- **VORGEGEBENE AUFGABE 1**
Gib aus dem Text zur Wiedereröffnung der Bordelle in Italien den Abschnitt zwischen "Bozens Bürgermeister Renzo" und "aufsperren zu wollen." einschließlich unverändert aus.
- **VORGEGEBENE AUFGABE 2**
Beantworte anhand des Texts zur Wiedereröffnung der Bordelle in Italien folgende Fragen:
(a) Wie wird das italienische Verbot für Freudenhäuser genannt?
(b) Welches Amt hat Renzo Caramaschi inne?
(c) An welchen Ländern soll sich Italien laut Andreas Leiter Reber ein Vorbild nehmen?

- **BEREITGESTELLTER TEXT**
··········
Gesellschaft | Prostitution

Schlussstrich unter Strich?

Sollen die Bordelle in Italien wieder aufgesperrt werden? Die Freiheitlichen unterstützen die Forderung von Matteo Salvini: “Es braucht klare Auflagen und Richtlinien.”
Frau
Foto: Pixabay

Bozens Bürgermeister Renzo Caramaschi wollte sich bereits vor zweieinhalb Jahren dafür einsetzen. Jetzt bringt Matteo Salvini die Thematik wieder auf den Tisch: Am gestrigen Donnerstag ließ der Innenminister mit der Aussage aufhorchen, die Bordelle wieder aufsperren zu wollen.

Seit den 1950er Jahren gilt in Italien ein Verbot für Freudenhäuser – das so genannte “Merlin-Gesetz”.
“Ero e continuo a essere favorevole alla riapertura delle case chiuse”, meinte Salvini am Donnerstag. In Südtirol hat der Innenminister dabei gleich Unterstützer gefunden. Der Freiheitliche Parteiobmann und Landtagsabgeordnete Andreas Leiter Reber spricht sich dafür aus, an Österreich und Deutschland ein Vorbild zu nehmen. “Italien täte gut daran, das älteste Gewerbe der Welt schrittweise in legale Bahnen zu lenken”, meint Leiter Reber. Und: “Bordelle schützen vor Ausbeutung.”

Die Freiheitlichen sprechen sich seit Langem für eine Regulierung der Prostitution in Italien aus. “Die illegale, unregulierte Prostitution stellt spätestens seit dem Bordell-Verbot von 1958 ein in der Öffentlichkeit vieldiskutiertes Problemfeld dar”, schickt Leiter Reber nun in einer Aussendung voraus. Das Gros der Prostituierten sei “Opfer einer menschenunwürdigen Ausbeutung durch Zuhälter und Schleppern, oft in den Händen der Mafia oder ihr nahestehenden Strukturen”.
··········
- **EXTRAHIERTE ZEILEN**
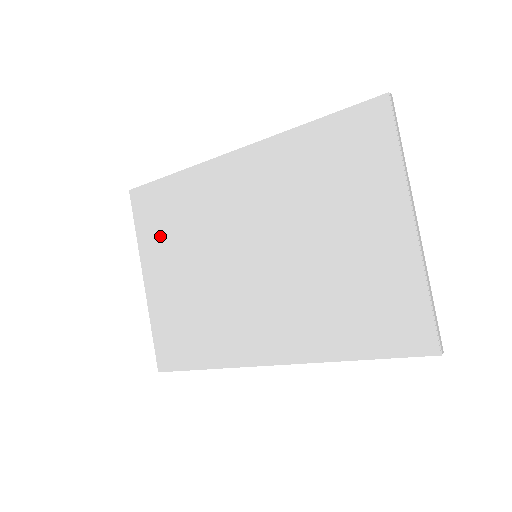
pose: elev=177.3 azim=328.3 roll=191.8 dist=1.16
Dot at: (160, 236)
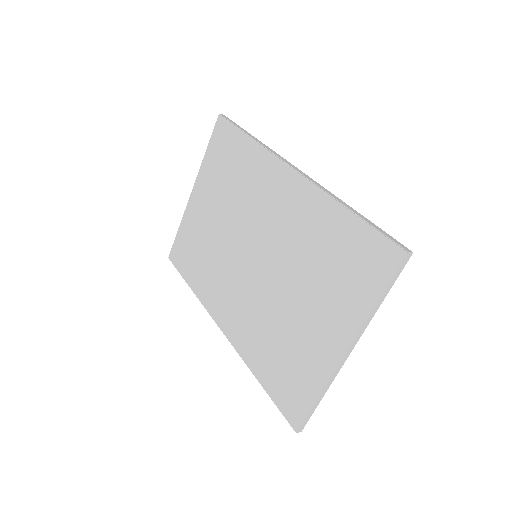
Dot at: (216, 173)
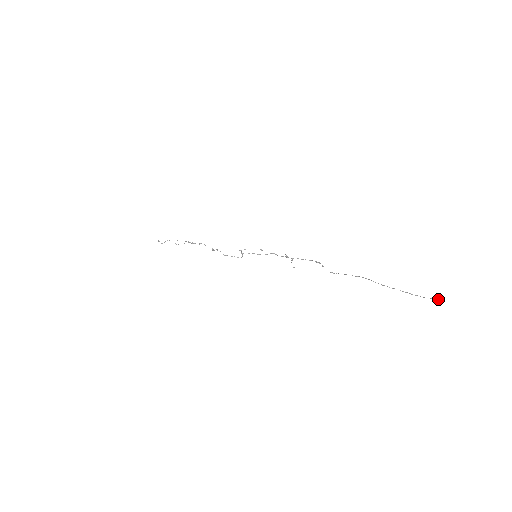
··········
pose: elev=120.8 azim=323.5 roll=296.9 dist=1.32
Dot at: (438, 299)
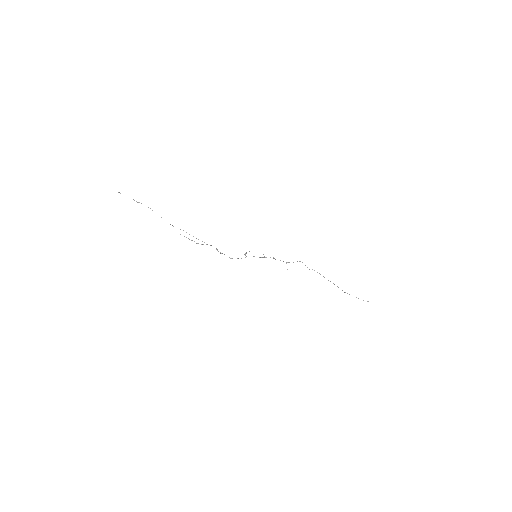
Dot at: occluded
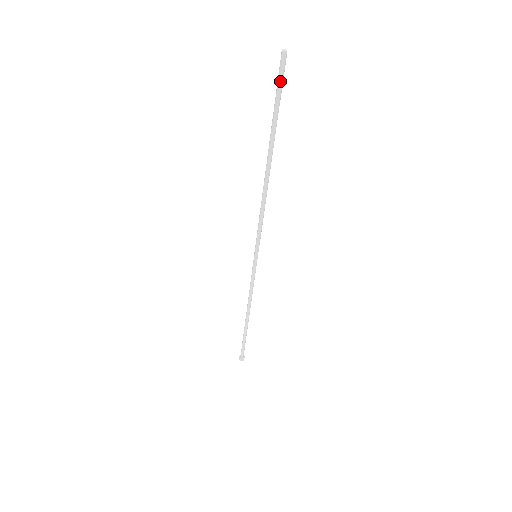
··········
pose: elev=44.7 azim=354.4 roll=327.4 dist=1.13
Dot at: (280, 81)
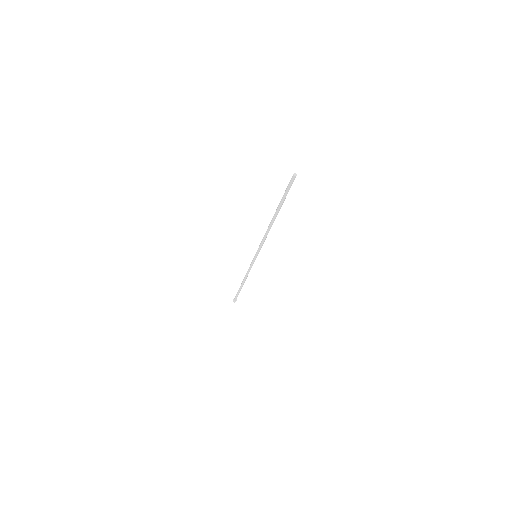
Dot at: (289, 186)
··········
- **LÖSUNG 1**
Bozens Bürgermeister Renzo Caramaschi wollte sich bereits vor zweieinhalb Jahren dafür einsetzen. Jetzt bringt Matteo Salvini die Thematik wieder auf den Tisch: Am gestrigen Donnerstag ließ der Innenminister mit der Aussage aufhorchen, die Bordelle wieder aufsperren zu wollen.

- **LÖSUNG 2**
(a) Merlin-Gesetz
(b) Bürgermeister von Bozen
(c) Österreich und Deutschland